By the time Jesus finally arrived, Lazarus had been dead four days. Too late now even for Jesus, they thought. As Martha so delicately described it in the old King James Version: "But Lord, he stinketh."
There are times God answers our prayers with silence, not because He doesn't love us, but because He trusts us to receive His apparent silence with pure confidence in Him. In the case of Lazarus, the Lord had more in mind than simply healing him. Others had been raised, healed, and restored.
Jesus loved these friends so much that He trusted them with the tough love of an initial silence. This act led to the unprecedented revelation that Jesus Christ is more than a healer and a miracle worker: He is the Resurrection and the Life.
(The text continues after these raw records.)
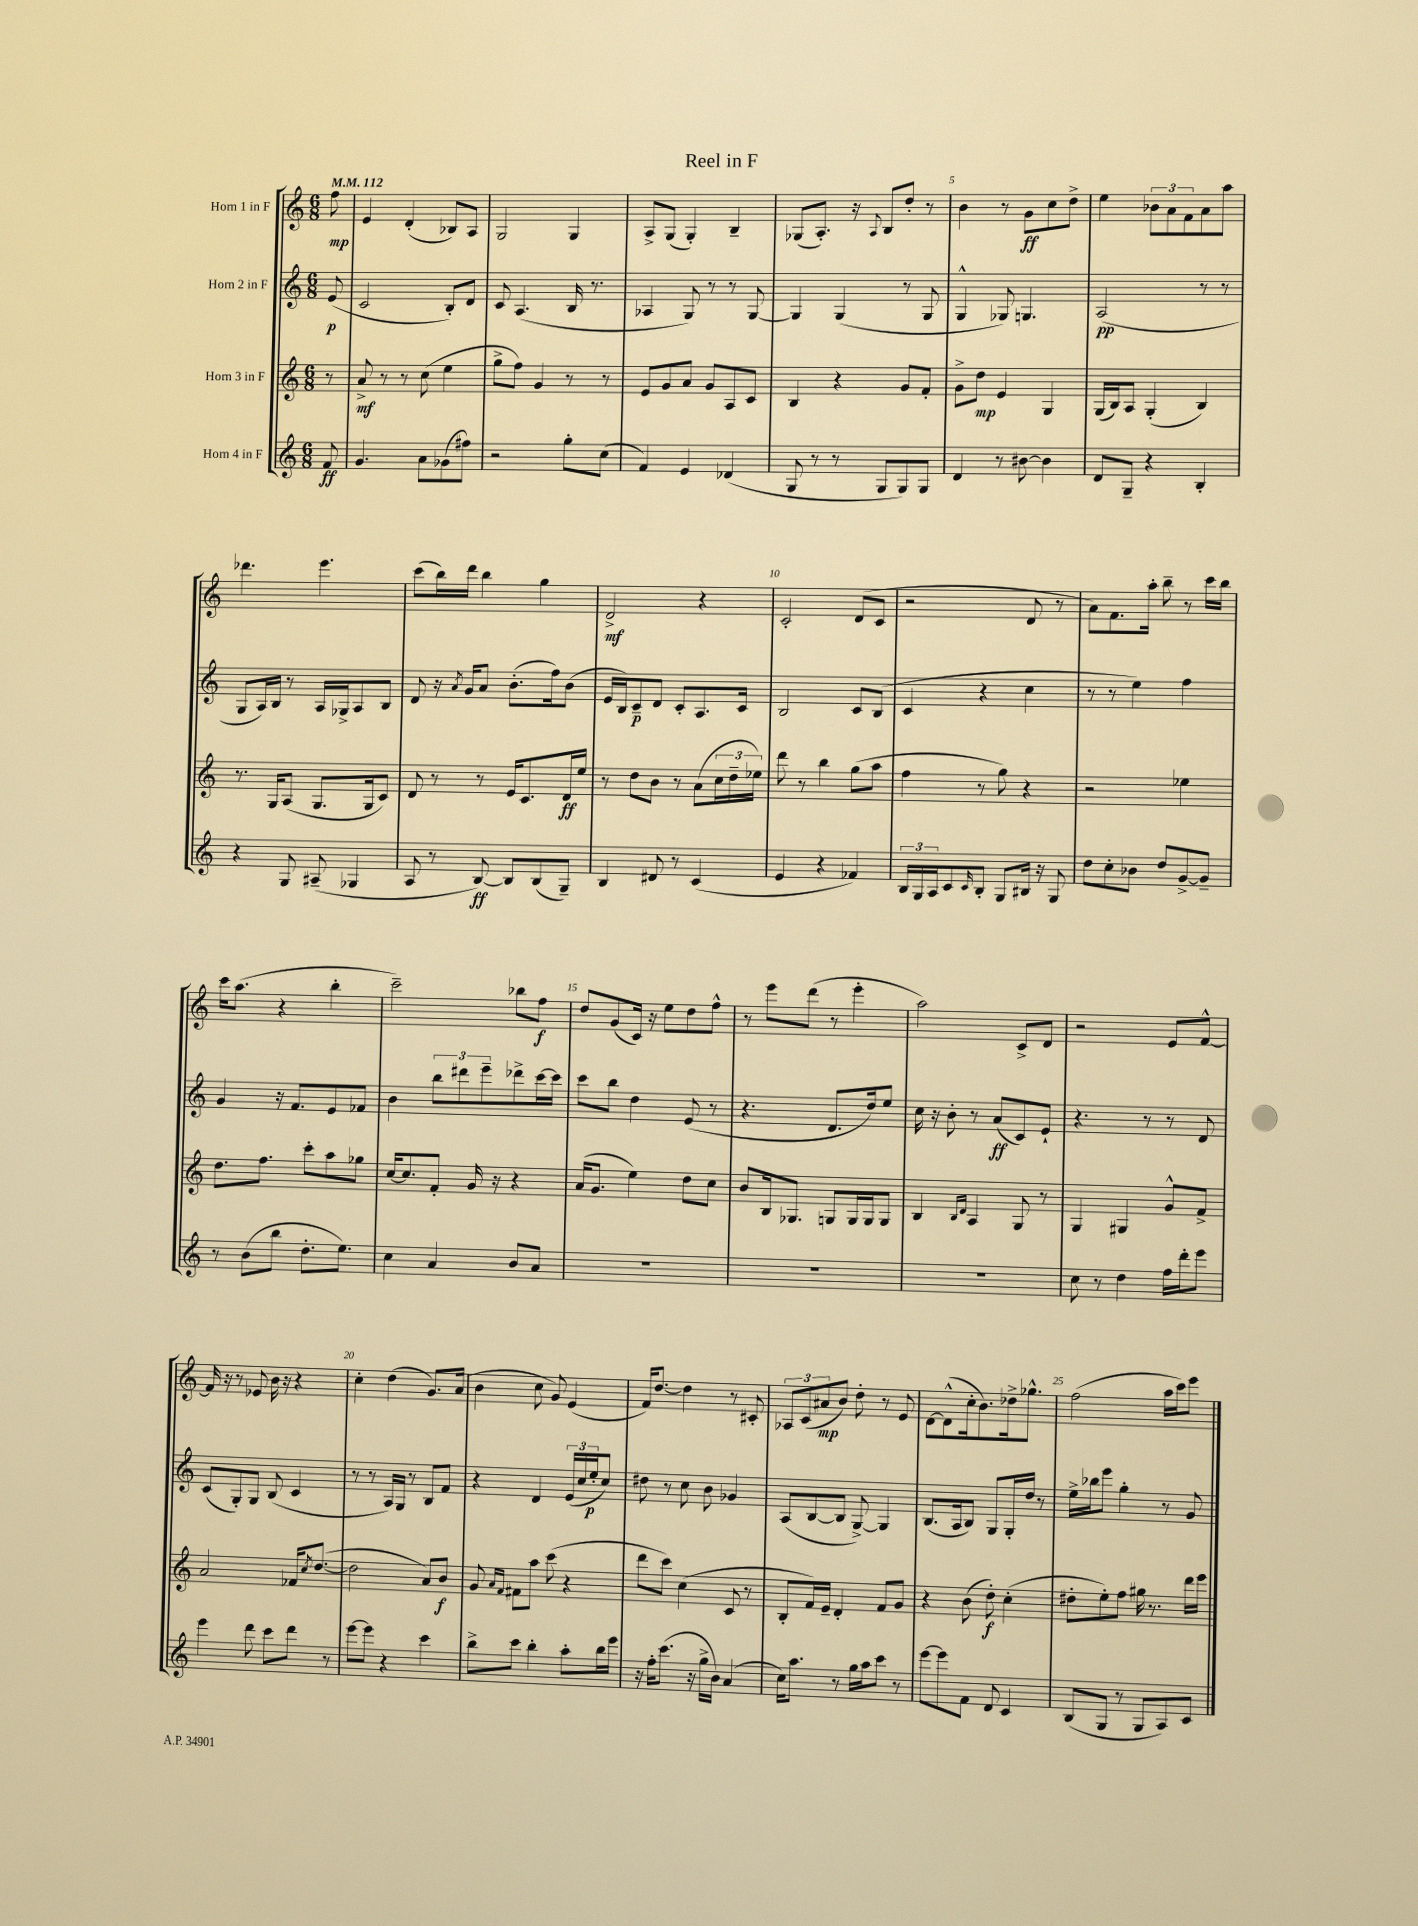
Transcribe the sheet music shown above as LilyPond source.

\header { title = "Reel in F" }
<<
\new StaffGroup <<
\new Staff = "s0" \with { instrumentName = "Horn 1 in F" } {
    \clef treble \key c \major \numericTimeSignature \time 6/8 \partial 8 \tempo 4 = 112
    f''8\mp |
    e'4 d'4-.( bes8) a8 |
    g2 g4 |
    a8-> g8( g4-.) b4-- |
    ges8( a8.-.) r16 \appoggiatura { a8 } b8 d''8-. r8 |
    b'4 r8 g'8\ff c''8 d''8-> |
    e''4 \tuplet 3/2 { bes'8 a'8 f'8 } a'8 a''8 |
    des'''4. e'''4. |
    c'''8( b''16) d'''16 b''4 g''4 |
    d'2->\mf r4 |
    c'2-. d'8( c'8 |
    r2 d'8 r8 |
    a'8) f'8. a''16-. b''8-- r8 c'''16 b''16 |
    c'''16 a''8.( r4 b''4-. |
    c'''2--) bes''8 f''8\f |
    d''8 g'8( c'16) r16 e''8 d''8 f''8-^ |
    r8 e'''8 d'''8( r8 e'''4-. |
    a''2) c'8-> d'8 |
    r2 e'8 f'8~-^ |
    f'16 r16 r8 ees'8 b'16 r16 r4 |
    c''4-. d''4( g'8.) a'16( |
    b'4 c''8 g'8) e'4( |
    f'16) d''8.~ d''4 r8 cis'8-. |
    \tuplet 3/2 { aes8 c'8( ais'8\mp } b'8) d''8-. r8 e'8 |
    d'8~ d'8-^( c''16-. b'8.) des''16-> ges''8.-^ |
    f''2( a''16 c'''16) e'''8 \bar "|." |
}
\new Staff = "s1" \with { instrumentName = "Horn 2 in F" } {
    \clef treble \key c \major \numericTimeSignature \time 6/8 \partial 8
    e'8\p( |
    c'2 b8-.) d'8 |
    c'8 a4.( b16 r8. |
    aes4 g8) r8 r8 g8~ |
    g4 g4( r8 g8 |
    g4-^ ges8) g4. |
    a2\pp( r8 r8 |
    g8 a16) b16 r8 a16 ges16-> a8 b8 |
    d'8 r16 \acciaccatura { a'8 } g'16 a'8 b'8.-.( f''16) b'8( |
    e'16 b16) c'8--\p d'8 c'8-. a8. c'16 |
    b2 c'8 b8( |
    c'4 r4 c''4 |
    r8 r8 e''4) f''4 |
    g'4 r16 f'8. e'8 fes'8 |
    b'4 \tuplet 3/2 { b''8 dis'''8 e'''8-- } des'''8-> c'''16~ c'''16 |
    c'''8 b''8 d''4 e'8( r8 |
    r4. d'8. d''16) e''8 |
    c''16 r16 b'8-. r8 a'8\ff( c'8) e'8-! |
    r4. r8 r8 d'8 |
    c'8( g8-.) g8 b8( c'4 |
    r8 r8 a16) g16 r8 b8 f'8 |
    r4 d'4 \tuplet 3/2 { e'16( c''16 e''16-.\p } c''8) |
    dis''8 r8 c''8 b'8 ges'4 |
    a8( b8~ b8 g8~->) g4 |
    b8.( a16 b8) g8 g16-. d''16 r8 |
    e''16-> bes''16 e'''8 g''4-. r8 g'8 \bar "|." |
}
\new Staff = "s2" \with { instrumentName = "Horn 3 in F" } {
    \clef treble \key c \major \numericTimeSignature \time 6/8 \partial 8
    r8 |
    a'8->\mf r8 r8 c''8( e''4 |
    g''8-> f''8) g'4 r8 r8 |
    e'8 g'8 a'8 g'8 a8 c'8 |
    b4 r4 g'8 f'8-. |
    g'8-> d''8\mp e'4 g4 |
    g16( b16) a8 g4-.( b4) |
    r8. g16 a8( g8. g16 c'8) |
    d'8 r8 r8 e'16 c'8. d'16\ff e''16 |
    r8 d''8 b'8 r8 a'8( \tuplet 3/2 { c''16 d''16-- ees''16) } |
    d'''8 r8 b''4 g''8( a''8 |
    f''4 r8 g''8) r4 |
    r2 ees''4 |
    d''8. f''8. c'''8-. a''8 ges''8 |
    c''16~ c''8. f'8-. g'16 r16 r4 |
    a'16( g'8. e''4) d''8 c''8 |
    b'8 b16 ges8. g8 g16 g16 g8 |
    b4 \grace { b16 d'16 } a4 g8 r8 |
    g4 gis4 g'8-^ f'8-> |
    a'2 fes'16 \acciaccatura { c''8 } d''8.~( |
    d''2 a'8) b'8\f |
    g'8 \grace { a'16 f'16 } fis'8 a''8 c'''8( r4 |
    d'''8 c'''8) c''4( c'8 r8 |
    b8-. f'16) e'16-- d'4-. f'8 g'8 |
    r4 b'8( d''8-.\f) c''4-.( |
    dis''8-. e''8-.) f''8 gis''16 r8. d'''16 e'''16 \bar "|." |
}
\new Staff = "s3" \with { instrumentName = "Horn 4 in F" } {
    \clef treble \key c \major \numericTimeSignature \time 6/8 \partial 8
    f'8\ff |
    g'4. a'8 ges'8( fis''8) |
    r2 g''8-. c''8( |
    f'4) e'4 des'4( |
    g8 r8 r8 g8 g8) g8 |
    d'4 r8 bis'8~ bis'4 |
    d'8 g8-- r4 b4-. |
    r4 g8 ais8--( ges4 |
    a8 r8 b8~\ff) b8 b8( g8--) |
    b4 dis'8 r8 c'4( |
    e'4 r4 fes'4) |
    \tuplet 3/2 { b16 g16 a16 } c'8 \grace { c'16 } b8-. g8 bis16 r16 g8 |
    d''8 c''8-. bes'8 d''8 g'8~-> g'8-- |
    r8 b'8( b''8 d''8.-. e''8.) |
    c''4 a'4 b'8 a'8 |
    R2. |
    R2. |
    R2. |
    c''8 r8 d''4 f''16 d'''16-. e'''8 |
    e'''4 d'''8 c'''8 d'''8 r8 |
    e'''8~ e'''8 r4 c'''4 |
    b''8-> c'''8 b''4-. a''8-. b''16 e'''16 |
    r16 f''16-. c'''8.( r16 g''16-> b'16) a'4( |
    c''16) a''8. r8 g''16 a''16 c'''8 r8 |
    e'''8~ e'''8 f'8 d'8 c'4 |
    b8( g8 r8 g8 a8) c'8 \bar "|." |
}
>>
>>
\layout { \context { \Score \override BarNumber.break-visibility = ##(#f #t #t) barNumberVisibility = #(every-nth-bar-number-visible 5) } }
I've gotten to the point in my life where I can pretty much discern the cheap sentiment "you-complete-me" kind of rhetoric from genuine and costly love.
"Behold what manner of love the Father has bestowed on us, that we should be called children of God!" (1 John 3:1).
I marvel at this statement. That God would leave heaven to make Himself known to us amazes me. Hard as I try, I can't fathom how tough it was for Him to consent to be humbly born, disrespected, slandered, betrayed and slaughtered, so that you and I could be His children. This, in spite of our selfish demands, prideful proclamations, outright lies, blatant sins, lame excuses, and bored indifference. He loves us a lot.
"By this we know love because He laid down His life for us" (1 John 3:16).
I've heard it said that a thing is worth just what it costs. God's love for us cost Him everything. No sugar-coated sentiment here. He died for us. That's tough love.